Four Brides and Four Grooms

Tanzanian wedding
All of the couples married together pose for photos after the ceremony.

In a traditional western wedding, dozens or hundreds of pairs of eyes are focused on one woman, and one woman only. So imagine our fellows’ surprise when we arrived at a catholic church in Karatu recently to find no less than four brides and four grooms paired for betrothal. With a baptism thrown in to boot, it was set to be a round day of ceremonies.

The couple we were invited to celebrate were Christine, a local waitress who works at the restaurant near our house and office, and her husband, Emmanuel. Neither of us had previously attended a Tanzanian wedding.

Tanzanian wedding
Each couple had its own photographer or two, and a few videographers floated around as well.

And though the people involved are of the local Iraqw tribe, the ceremony was quite akin to a typical Catholic wedding at home.

The brides wore white dresses; the grooms wore suits. All walked up the aisle, said vows and exchanged rings. They bowed for prayers and walked back down the aisle, hand-in-hand as man and wife.

It was upon exiting the church to several, multiple-piece bands leading the couples and their families to safari-like vehicles that the local culture began to shine through. Alone with about 8 others, Kim and I crammed into a Land Rover. Top popped, we joined a long line of cars heading for pictures and then to a home for the reception. Standing up out of the top and riding through town, it felt like being the stars of a parade.

Tanzanian wedding
Multiple bands ramped up the reception line into a party outside of the church.

Traveling along the asphalt at speeds that definitely wouldn’t be considered safe by any standard, I had to close my eyes to guard against debris and turn my head to gather breath. It would be a lie, though, to say it wasn’t pretty fun. Once we turned onto dirt roads, the girls in our car spontaneously began singing in beautiful harmony as we slowly weaved past rolling, green hills and quiet homesteads.

The reception

Several hundred people turned out for the reception, where the couple was honored with speeches and dancing. The DJ kept things moving at beyond-deafening decibels, and the five of us wazungu (foreigners) in attendance were given seats of honor as welcome guests.

Tanzanian wedding
Neighbors waved and watched from alongside the road as our caravan made its way to the house, and then joined in for the festivities.

Marriage is considered a significant milestone for women here. It was an honor that our Tanzanian friends appreciate our presence and want us included in something so important. Instead of any level of exclusivity toward outsiders, local people embrace us wholeheartedly and always include us in these cultural experiences.

Typical Tanzanian cuisine—rice, ugali, meat, chicken and mixed vegetables—was served alongside soda.
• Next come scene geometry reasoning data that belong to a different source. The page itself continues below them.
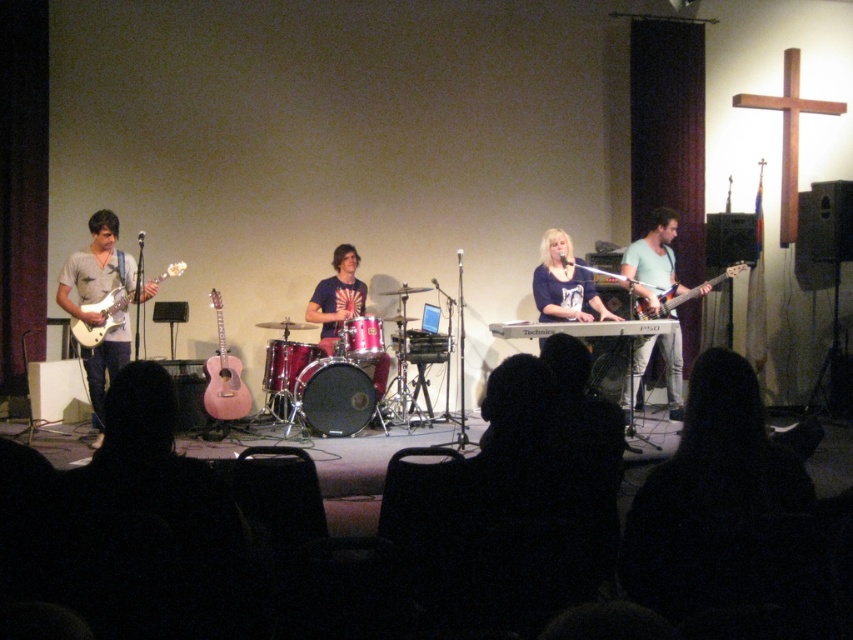
Question: Which object is farther from the camera taking this photo?

Choices:
 (A) white glossy electric guitar at left
 (B) shiny metallic drum at center

Answer: (B)

Question: Can you confirm if matte light blue shirt at right is positioned to the left of pink matte acoustic guitar at center?

Choices:
 (A) yes
 (B) no

Answer: (B)

Question: Estimate the real-world distances between objects in this image. Which object is closer to the white glossy electric guitar at left?

Choices:
 (A) shiny red drum set at center
 (B) matte white guitar at left
 (C) glossy electric guitar at right
 (D) silver metallic keyboard at center

Answer: (B)

Question: Is shiny red drum set at center behind shiny metallic drum at center?

Choices:
 (A) yes
 (B) no

Answer: (A)

Question: Can you confirm if shiny red drum set at center is positioned below glossy electric guitar at right?

Choices:
 (A) no
 (B) yes

Answer: (B)

Question: Which is nearer to the black drumhead at center?

Choices:
 (A) matte white guitar at left
 (B) matte light blue shirt at right

Answer: (A)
Even at a wedding, alcohol is not prevalent save the bit of champagne sipped by the bridal party and groomsmen.

We presented our gifts in the fun, playful way common here—guests line up and dance their gifts up to the new couple, teasingly swinging their food wares or vitenge (patterned cloths) toward them and then away again.

Tanzanian wedding
Guests, including several of our fellows’ expat friends, wrapped the couple in cloths of all patterns.

Tanzanians know how to have fun, and they like to celebrate whenever and whatever they can, despite the many hardships they often face. The wedding was fairly parallel to one at home, but it had a much simpler ease to it. The bride would not have spent a year planning, fretting and spending gobs of money. Instead, friends of the couple asked those attending to contribute a little toward food. Essentially everyone within walking distance or some relation to the couple showed up. We were formally invited, but it’s likely the majority of those in attendance didn’t receive invitations and didn’t need to—they already knew they were welcome.